An unwanted pregnancy took the hope away. She had no husband, no schooling, no skills. Her life would be a series of low-wage jobs, her home a slum.

Then Dalva learned the baby might be her ticket out of poverty.

During a checkup at a maternity hospital, an off-duty nurse told her to turn the child over to an agency that matched infants with rich couples. The nurse said the baby was worth $1,000, as much as Dalva could earn in 18 months.

One night, Dalva wrapped 28-day-old Felipe in a sweater, slipped out of her house and took a bus to the Sao Carlos Hospital, where four members of a baby-smuggling ring waited in a station wagon.

They were to drive the baby 520 miles north to Rio de Janeiro, collect $30,000 from an Italian couple and put Felipe on a plane for Rome, but the plan went awry. An anonymous informant called federal police, who arrested Dalva and the baby smugglers. Felipe was taken to a child-care center.

The case attracted national attention to the shadowy network of lawyers, judges, doctors and nurses who sell infants to foreign couples for huge profits.

"It's a stinking business," said Joao Noronha, chief of the anti-kidnapping division of the federal police in Curitiba, capital of Parana, one of the states where baby-trafficking is most common.

Noronha also indicted four other members of the ring involved with Dalva and Felipe, including Arlete Hilu, 47, the gang leader.

Police say Hilu, a Parana lawyer who illegally arranged at least 500 adoptions for Isreali couples, was arrested in 1988 for selling an infant girl to an Israeli couple in Paraguay for $10,000.

Hilu, released on probation in 1990, set up another baby-smuggling operation in four states of southern Brazil, police said, and sold more than 60 babies before she was arrested again.

Adoptions by foreigners are legal in Brazil, but arranging them for profit is punishable by up to four years in jail.

Each year, thousands of single mothers sell their babies to smugglers. The mother receives up to $3,000, or sometimes an apartment, a car, stereo equipment, even food.

Foreigners generally do not know paying fees to intermediaries is illegal, said Jose Batista da Costa, a federal inspector in Curitiba.
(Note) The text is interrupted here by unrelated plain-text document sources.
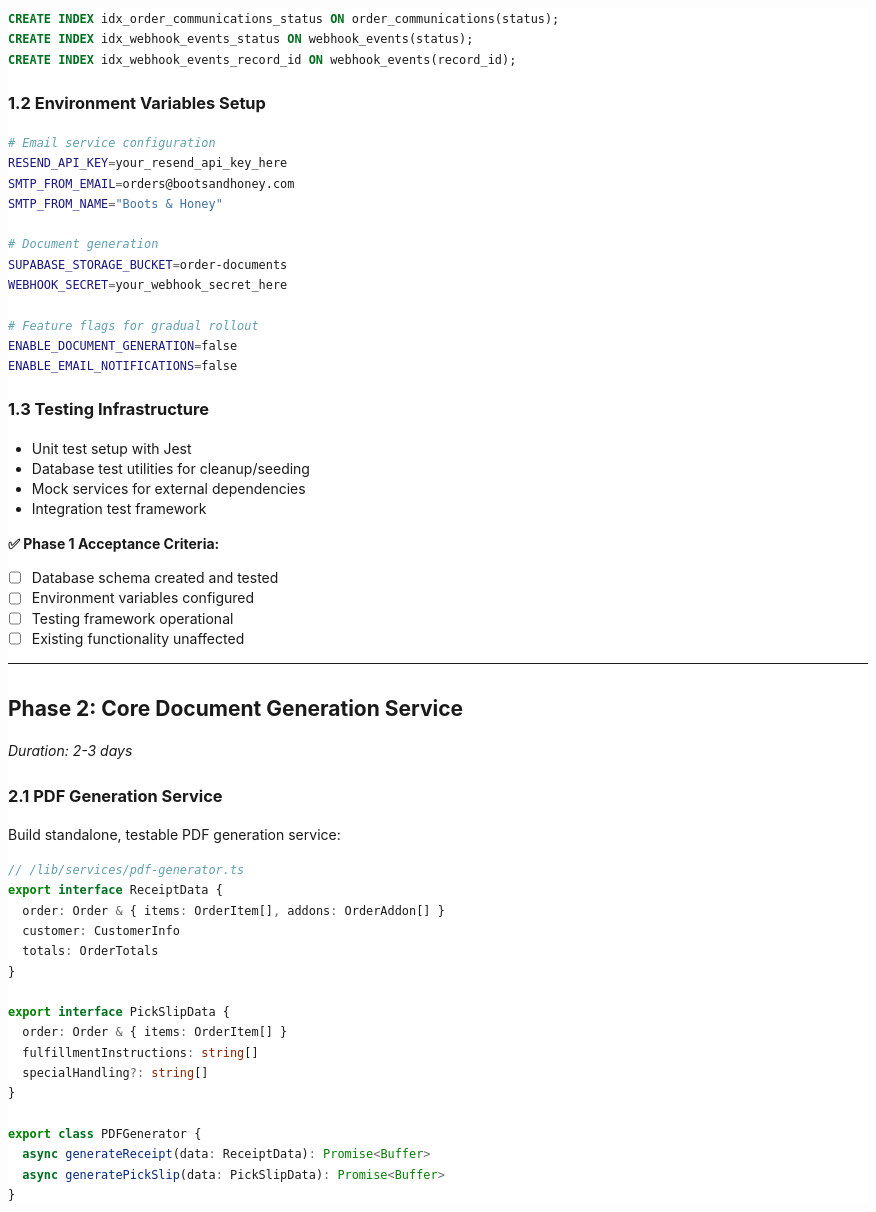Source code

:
 ```sql
CREATE INDEX idx_order_communications_status ON order_communications(status);
CREATE INDEX idx_webhook_events_status ON webhook_events(status);
CREATE INDEX idx_webhook_events_record_id ON webhook_events(record_id);
```

### **1.2 Environment Variables Setup**
```bash
# Email service configuration
RESEND_API_KEY=your_resend_api_key_here
SMTP_FROM_EMAIL=orders@bootsandhoney.com
SMTP_FROM_NAME="Boots & Honey"

# Document generation
SUPABASE_STORAGE_BUCKET=order-documents
WEBHOOK_SECRET=your_webhook_secret_here

# Feature flags for gradual rollout
ENABLE_DOCUMENT_GENERATION=false
ENABLE_EMAIL_NOTIFICATIONS=false
```

### **1.3 Testing Infrastructure**
- Unit test setup with Jest
- Database test utilities for cleanup/seeding
- Mock services for external dependencies
- Integration test framework

**✅ Phase 1 Acceptance Criteria:**
- [ ] Database schema created and tested
- [ ] Environment variables configured
- [ ] Testing framework operational
- [ ] Existing functionality unaffected

---

## **Phase 2: Core Document Generation Service**
*Duration: 2-3 days*

### **2.1 PDF Generation Service**
Build standalone, testable PDF generation service:

```typescript
// /lib/services/pdf-generator.ts
export interface ReceiptData {
  order: Order & { items: OrderItem[], addons: OrderAddon[] }
  customer: CustomerInfo
  totals: OrderTotals
}

export interface PickSlipData {
  order: Order & { items: OrderItem[] }
  fulfillmentInstructions: string[]
  specialHandling?: string[]
}

export class PDFGenerator {
  async generateReceipt(data: ReceiptData): Promise<Buffer>
  async generatePickSlip(data: PickSlipData): Promise<Buffer>
}
```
Baby traffickers often tell adoptive parents that local regulations require an "honorarium" of $10,000 to $15,000, when in fact, court fees and interpreters cost no more than $500 for a legal adoption.

Color is a big factor in the price of a baby. White-skinned, blue-eyed infants can fetch $50,000, but dark-skinned children never sell for more than $20,000, da Costa said.

Authorities even are investigating reports that Brazilian babies are sold abroad for their organs. That inquiry began after two Italian judges came to Brazil in 1990 to look into charges that babies were taken to Mexico and killed to supply organs for transplant in Italy.

Parana, Santa Catarina and Rio Grande do Sul states, all in the far south, are "hunting grounds" for baby gangs because of the many German, Russian, Polish and Italian immigrants who settled there, according to da Costa.

Smugglers sometimes send women into slums to pose as social workers seeking children for wealthy local families. They pay nurses and gynecologists to steer pregnant women to them.

Once a donor is found, traffickers can bribe officials and arrange the paperwork in two weeks. Red tape lengthens the legal adoptions process to about six months.

In 1990, federal police raided the home of two nurses in the poor coastal state of Pernambuco and found 12 infants awaiting sale to Italian couples.

A year later, police broke up what they called a "baby-smuggling machine" in Joao Pessoa, capital of Paraiba state. More than 200 people were arrested, including lawyers and court clerks.

Despite the police activity, the baby-export business appears to be growing.

In 1990, officials estimate, there were about 1,000 clandestine adoptions in Brazil. By 1992, the number had risen to at least 3,000, according to a federal police report to a congressional investigative panel in March.

"It's not enough to punish traffickers," said Dr. Jose Raimundo da Silva Lippi, president of the Brazilian Association for the Prevention of Infant Abuse. "We need to streamline the adoption process to deter this kind of thing."